I saw this image over at Salon, in a short piece by Andrew Leonard (who was sent the picture by a friend), and it got me thinking.
My first response isn’t too different from Leonard’s: I like it. I like that the poster is calling out the hate so many have for Others for what it really is: fear. Fear of difference, or change, or whatever.
I feel the urge, sometimes, to tap into fear as a motivator in my classroom, especially in my public speaking class, where the majority of students are in their first or second year and still struggling with the deep fear of being judged as anything less than perfectly cool and capable. They “hate” giving speeches. They “hate” having to order and edit their thoughts. They “hate” having to use the library, make strong claims, and build arguments. Granted, they might actually hate it a little because it can be some really hard work, but really, they’re just afraid they’re going to suck at it and/or look stupid trying.
And so I’m tempted, occasionally, to shame them, even playfully, for their unspoken fears, in order to get them to act. (I feel like I resist the urge 99 times out of 100.) And that’s what this image is doing. Shaming: “You’re Americans first! Act like it!” Fear is wrong. Fear is weak.
Moreover, I wonder if using the rhetoric of fear will derail the message for those most likely to 1) have fear of Otherness, and 2) deny or misrecognize that it is, indeed, fear. Many of my students, particularly the young men, would rather take a punch than admit to fear of some class. Likewise, I feel like this poster might be dismissed out of hand: “This isn’t about fear! This is about [insert inane catchphrase about some discriminated-against group]!
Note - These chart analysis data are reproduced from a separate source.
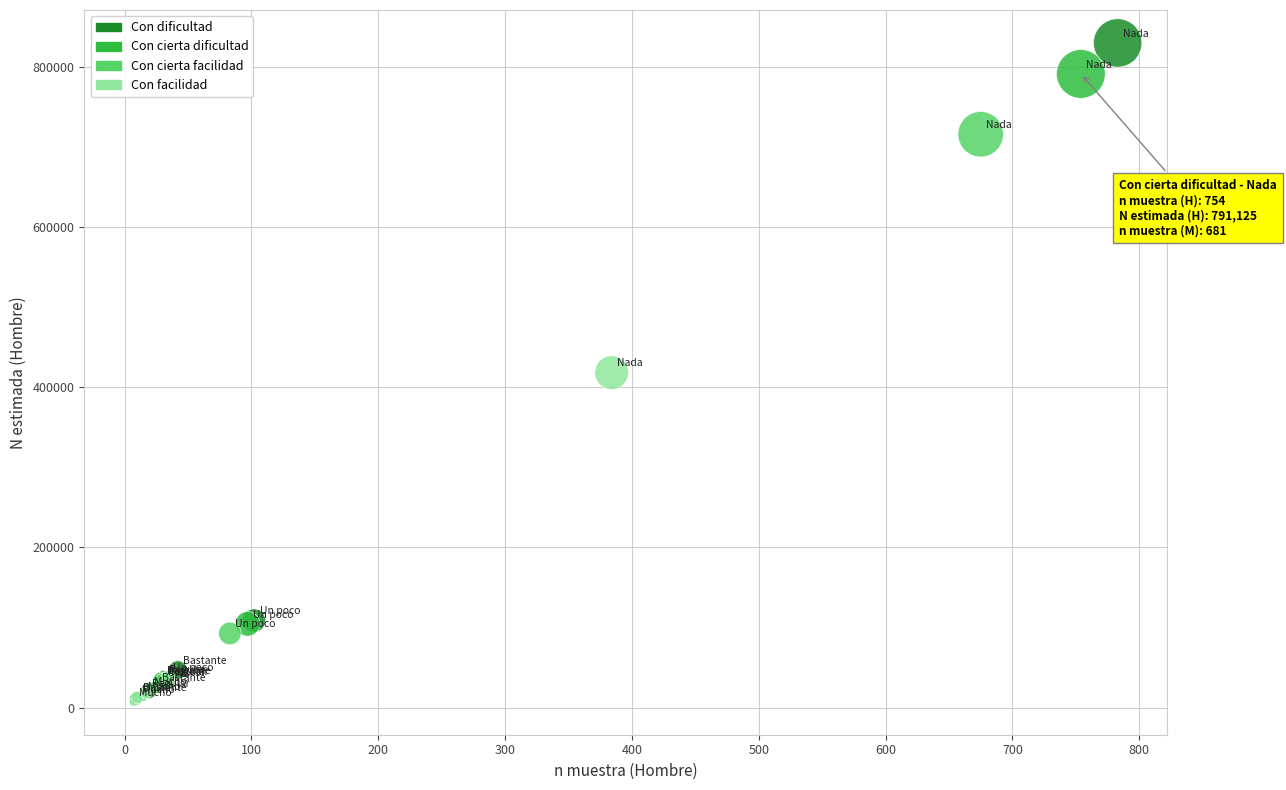

Which series contains the highest Y value?

Con dificultad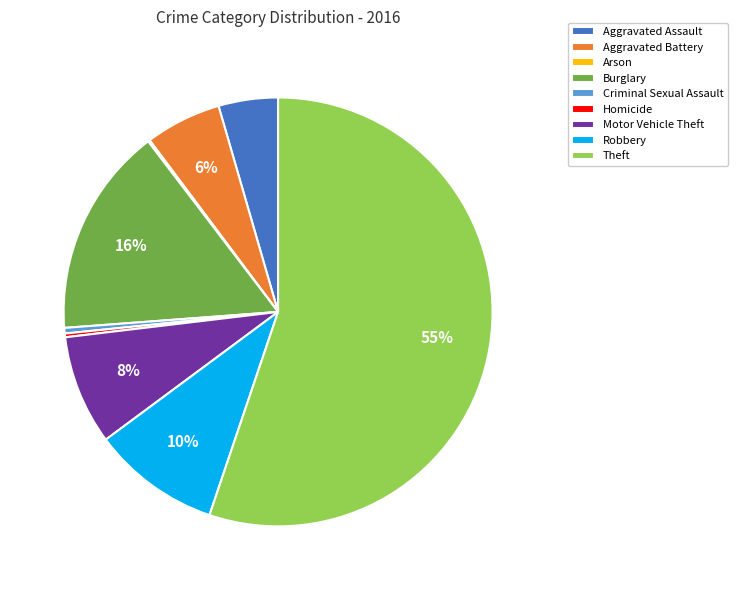

Which has a higher value, Aggravated Battery or Robbery?

Robbery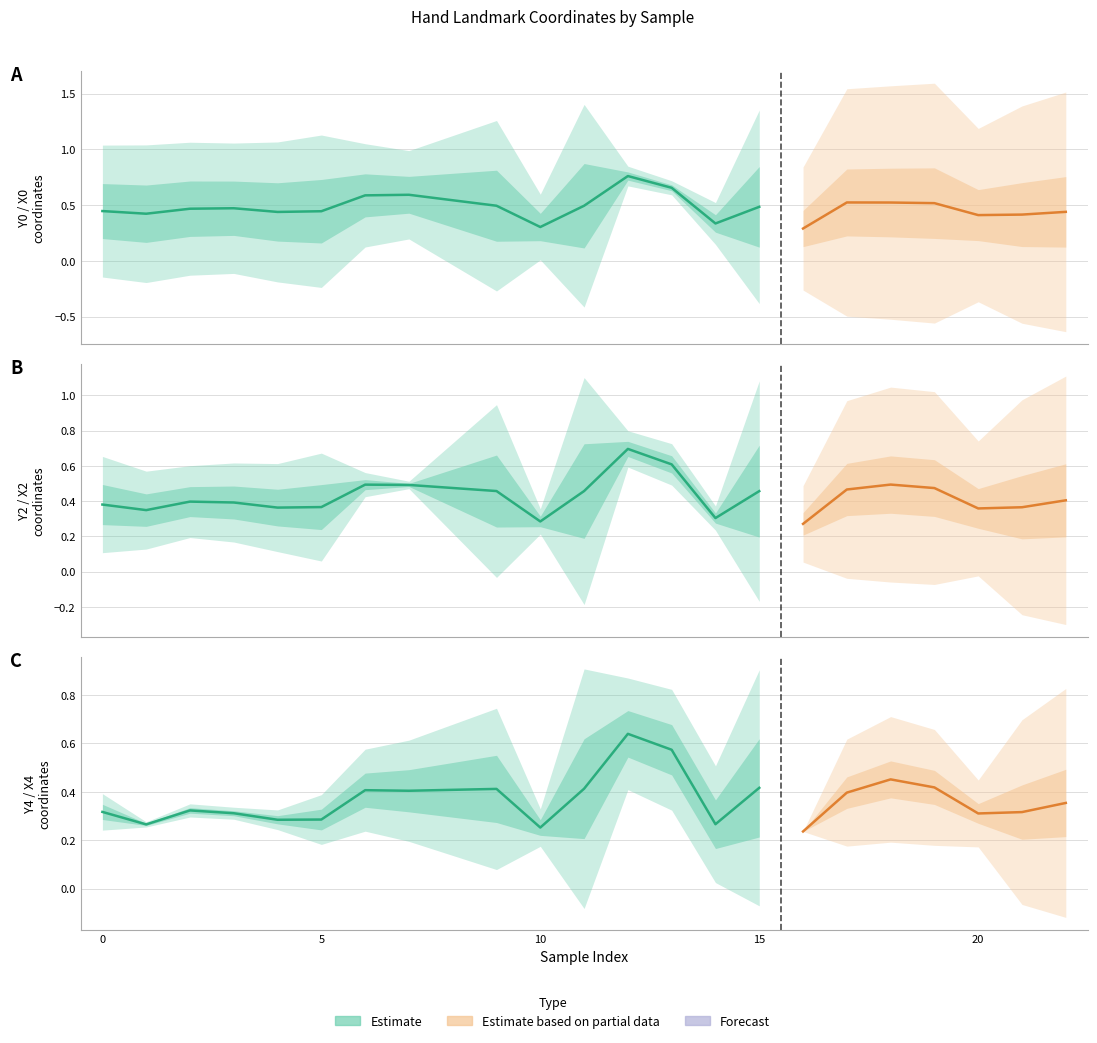

Which series changed the most between 3 and 9?

Y4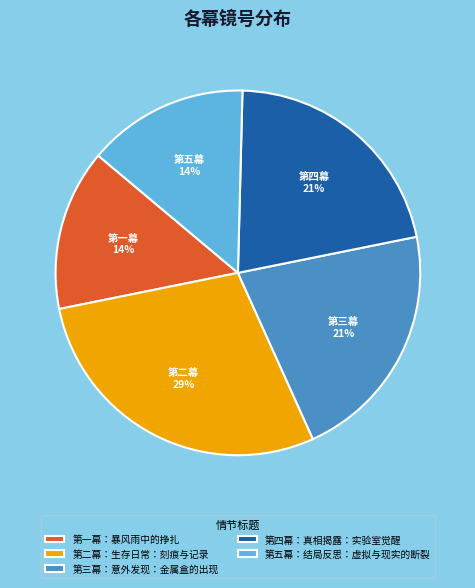

True or false: 第一幕：暴风雨中的挣扎 accounts for 14% of the total.

True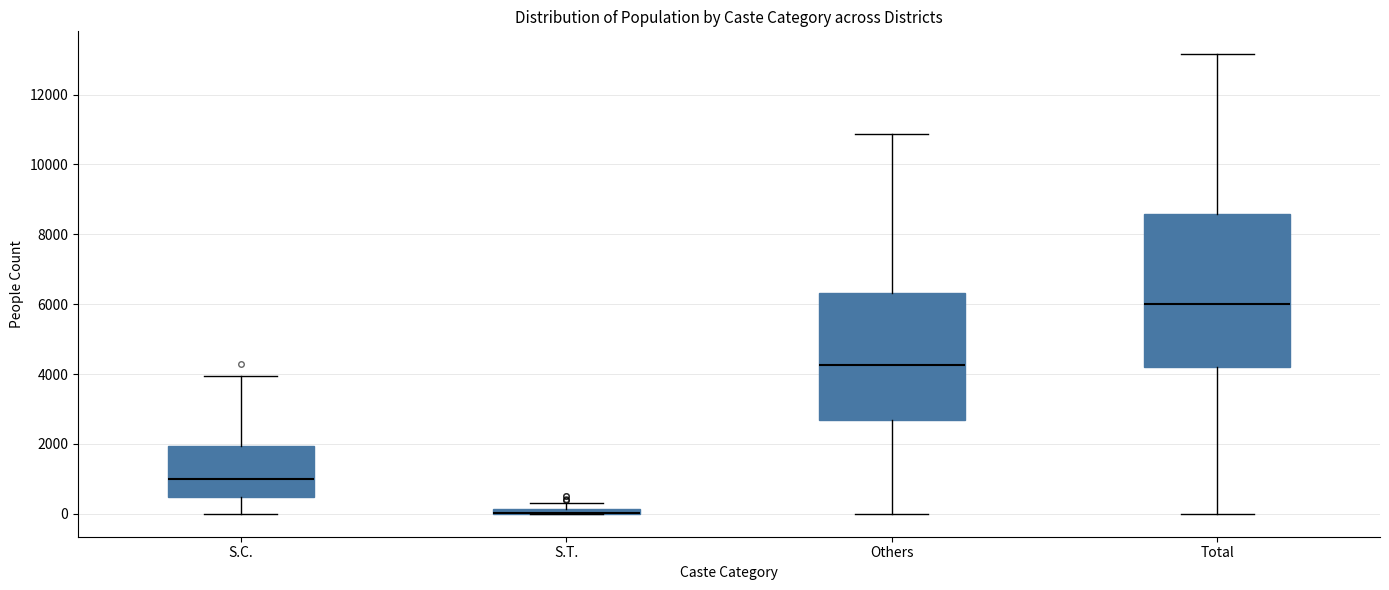

Comparing the boxes themselves (not the whiskers), which one is the tallest?

Total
Which brings me to my second response: I don’t like it at all. I want people to stop fearing/hating difference, sure, but I still can’t get behind something that reads, to me, as a sort of nationalistic machismo.
Uncle Sam: “Hey, American, don’t be such a pussy!”
American: “I ain’t no pussy!
But maybe I’m wrong. Maybe this is just an appeal to the best ideas of The American Experiment: acceptance, engagement, bravery. And maybe it will work to open some eyes or change the terms of the debate. I don’t know. What do y’all think?